(STUDY TEXT)

General News of Friday, 7 July 2017
Editor-in-Chief of the New Crusading Guide newspaper, Abdul-Malik Kweku Baako Jr. has said he does not like the main opposition National Democratic Congress (NDC) as a party.
“I’ll be dishonest if I say for instance I like the NDC or I endorse the NDC, I’ll be dishonest. Don’t take me seriously. I don’t, for good reasons, the party I mean,” he told an audience on Thursday when he delivered a lecture on the 13th Kronti ne Akwamu lecture organised by the Centre for Democratic Development (CDD) Ghana on the theme “Search for Accountability: Government Under the Fourth Republic”.
Mr Baako, however, noted that “when an NDC administration is in government and it initiates policies that are positive and progressive, I support them, those policies, and I’ve done that many times and a lot of my friends in the NPP get angry with me and they attack me left right centre … but when it comes to my political stance on a party like NDC [I don’t like them] because of their genesis.”
“You see, they overthrew our party (CPP) in the third Republic and then when they came, they formed three or four parties and today the CPP is in the belly of the NDC virtually. Yes, 90 percent of their constituencies that they hold are traditional CPP constituencies. It is going to take a long time to fight to regain our strength so I have a problem with NDC and then the coup d’état that brought the PNDC into being; it was a matter of conviction, matter of principle, I went to jail for that, for opposing them, I was in jail for two years, just because of the opposition to the coup …
“…And my own very good friend former President Rawlings, also I have a little difficulty with. I like him personally, he is a fantastic personality, socially, but his politics I detest,” Mr Baako added.

(End STUDY TEXT)

**BRIEF 1:**
In the news report on Kweku Baako, how long did he say he was jailed for opposing the coup?
**BRIEF 2:**
Continue the news report on Kweku Baako from its last sentence.
The entries that follow are separate material and are unrelated to the news report on Kweku Baako.

(DATA)

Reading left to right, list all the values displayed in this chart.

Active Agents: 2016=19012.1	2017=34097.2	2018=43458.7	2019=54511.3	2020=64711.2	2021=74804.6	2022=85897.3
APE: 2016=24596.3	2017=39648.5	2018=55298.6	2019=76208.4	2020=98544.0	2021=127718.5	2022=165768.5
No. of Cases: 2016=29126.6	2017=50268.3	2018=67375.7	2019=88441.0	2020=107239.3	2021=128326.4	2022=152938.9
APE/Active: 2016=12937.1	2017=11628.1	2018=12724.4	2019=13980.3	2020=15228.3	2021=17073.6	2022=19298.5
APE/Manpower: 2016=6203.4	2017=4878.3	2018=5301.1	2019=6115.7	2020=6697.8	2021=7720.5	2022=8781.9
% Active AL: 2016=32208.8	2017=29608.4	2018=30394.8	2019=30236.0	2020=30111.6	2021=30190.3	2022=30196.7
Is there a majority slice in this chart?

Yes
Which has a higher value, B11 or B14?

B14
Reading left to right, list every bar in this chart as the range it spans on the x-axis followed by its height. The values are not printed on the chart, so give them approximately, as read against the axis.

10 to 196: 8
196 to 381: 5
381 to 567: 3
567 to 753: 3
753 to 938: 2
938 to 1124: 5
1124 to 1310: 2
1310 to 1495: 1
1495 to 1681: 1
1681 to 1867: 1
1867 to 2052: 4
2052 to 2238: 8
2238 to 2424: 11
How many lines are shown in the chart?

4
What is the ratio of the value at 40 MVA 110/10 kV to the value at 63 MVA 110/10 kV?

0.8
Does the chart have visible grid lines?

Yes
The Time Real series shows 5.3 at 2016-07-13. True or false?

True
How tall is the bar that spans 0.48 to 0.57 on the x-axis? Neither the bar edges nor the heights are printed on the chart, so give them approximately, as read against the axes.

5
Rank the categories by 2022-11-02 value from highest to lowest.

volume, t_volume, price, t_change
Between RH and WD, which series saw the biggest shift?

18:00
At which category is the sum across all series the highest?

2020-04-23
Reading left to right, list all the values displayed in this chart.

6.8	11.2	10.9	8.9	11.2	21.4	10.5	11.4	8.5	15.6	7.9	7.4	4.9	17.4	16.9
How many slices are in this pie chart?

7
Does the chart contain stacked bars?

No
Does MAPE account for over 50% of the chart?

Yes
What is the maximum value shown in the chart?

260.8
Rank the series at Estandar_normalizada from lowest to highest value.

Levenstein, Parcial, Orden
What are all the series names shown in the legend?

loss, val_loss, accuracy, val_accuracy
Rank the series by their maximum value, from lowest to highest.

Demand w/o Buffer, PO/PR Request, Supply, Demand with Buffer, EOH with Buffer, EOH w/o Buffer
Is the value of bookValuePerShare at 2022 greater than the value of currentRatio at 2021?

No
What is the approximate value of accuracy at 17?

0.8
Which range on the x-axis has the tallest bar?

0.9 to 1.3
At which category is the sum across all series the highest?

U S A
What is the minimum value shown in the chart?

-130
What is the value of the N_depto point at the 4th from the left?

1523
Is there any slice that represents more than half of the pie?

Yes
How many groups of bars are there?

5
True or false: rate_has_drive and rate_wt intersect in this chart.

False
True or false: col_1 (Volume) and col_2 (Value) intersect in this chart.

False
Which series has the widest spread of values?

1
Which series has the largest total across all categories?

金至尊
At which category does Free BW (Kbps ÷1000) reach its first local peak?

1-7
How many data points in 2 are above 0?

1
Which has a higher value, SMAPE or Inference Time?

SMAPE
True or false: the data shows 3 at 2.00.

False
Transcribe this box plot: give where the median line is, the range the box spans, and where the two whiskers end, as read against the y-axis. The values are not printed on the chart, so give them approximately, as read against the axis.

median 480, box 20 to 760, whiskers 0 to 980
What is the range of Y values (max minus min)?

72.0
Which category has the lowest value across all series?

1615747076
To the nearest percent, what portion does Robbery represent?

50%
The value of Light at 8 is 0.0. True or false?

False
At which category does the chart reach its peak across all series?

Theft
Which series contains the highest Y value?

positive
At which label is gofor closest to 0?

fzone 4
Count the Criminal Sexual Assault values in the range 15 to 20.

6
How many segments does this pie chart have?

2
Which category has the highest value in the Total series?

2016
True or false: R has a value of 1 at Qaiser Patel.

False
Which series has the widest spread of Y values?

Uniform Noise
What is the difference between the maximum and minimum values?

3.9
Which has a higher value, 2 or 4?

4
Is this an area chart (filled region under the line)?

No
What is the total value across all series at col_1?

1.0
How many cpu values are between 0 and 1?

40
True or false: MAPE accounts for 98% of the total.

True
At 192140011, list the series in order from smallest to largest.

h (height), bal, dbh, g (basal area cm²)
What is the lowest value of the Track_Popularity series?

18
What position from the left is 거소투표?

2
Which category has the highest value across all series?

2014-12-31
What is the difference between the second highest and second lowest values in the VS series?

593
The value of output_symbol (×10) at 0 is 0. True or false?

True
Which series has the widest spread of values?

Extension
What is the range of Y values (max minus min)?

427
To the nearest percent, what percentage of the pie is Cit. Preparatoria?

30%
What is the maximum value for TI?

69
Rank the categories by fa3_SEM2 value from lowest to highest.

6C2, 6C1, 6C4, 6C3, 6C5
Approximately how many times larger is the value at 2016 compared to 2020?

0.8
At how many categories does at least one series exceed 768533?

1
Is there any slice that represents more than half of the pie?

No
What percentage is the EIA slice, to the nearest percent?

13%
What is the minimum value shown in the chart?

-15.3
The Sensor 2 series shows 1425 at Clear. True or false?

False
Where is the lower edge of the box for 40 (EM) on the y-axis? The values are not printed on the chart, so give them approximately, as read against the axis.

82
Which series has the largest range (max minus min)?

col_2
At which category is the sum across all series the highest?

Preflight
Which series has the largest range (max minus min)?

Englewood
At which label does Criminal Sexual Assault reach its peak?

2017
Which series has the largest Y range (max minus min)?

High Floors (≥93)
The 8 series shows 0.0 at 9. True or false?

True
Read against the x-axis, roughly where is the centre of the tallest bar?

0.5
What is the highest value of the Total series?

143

(End DATA)

**EXERCISE RESULT 1:**
Two years.

**EXERCISE RESULT 2:**
He also said even though he is a member of the Convention People’s Party (CPP), he votes for the New Patriotic Party (NPP) in presidential elections.
“I’m a member of the CPP, yes that’s true, but I have difficulties with the party’s policies and decisions and the party leaders know that.
“I prefer to focus on growing the party through parliament rather than boxing the two together – presidential and parliamentary – with our limited resources. In a multiparty democracy, if you have even 10 Members of Parliament, you have a voice and I’ve been saying this for a long time and I was in the tiny minority. I was one time dragged to the disciplinary committee, so I took a backseat. But you’d be surprised, go and check, come elections, I mobilise logistics and funding for CPP constituencies. At least I adopt about 20, 30 and I do that. The evidence is available. This time I printed T-shirts and posters of select constituencies where I think we have the potential in order to gain the parliamentary presence.”
He said as far as the presidential election is concerned, “Unfortunately I’ve told the CPP that I can’t follow them, they don’t agree so I vote NPP. Yes, because the other alternative is the NDC and I can’t, so I vote NPP. That’s the truth, you can call that bias, I can live with it”.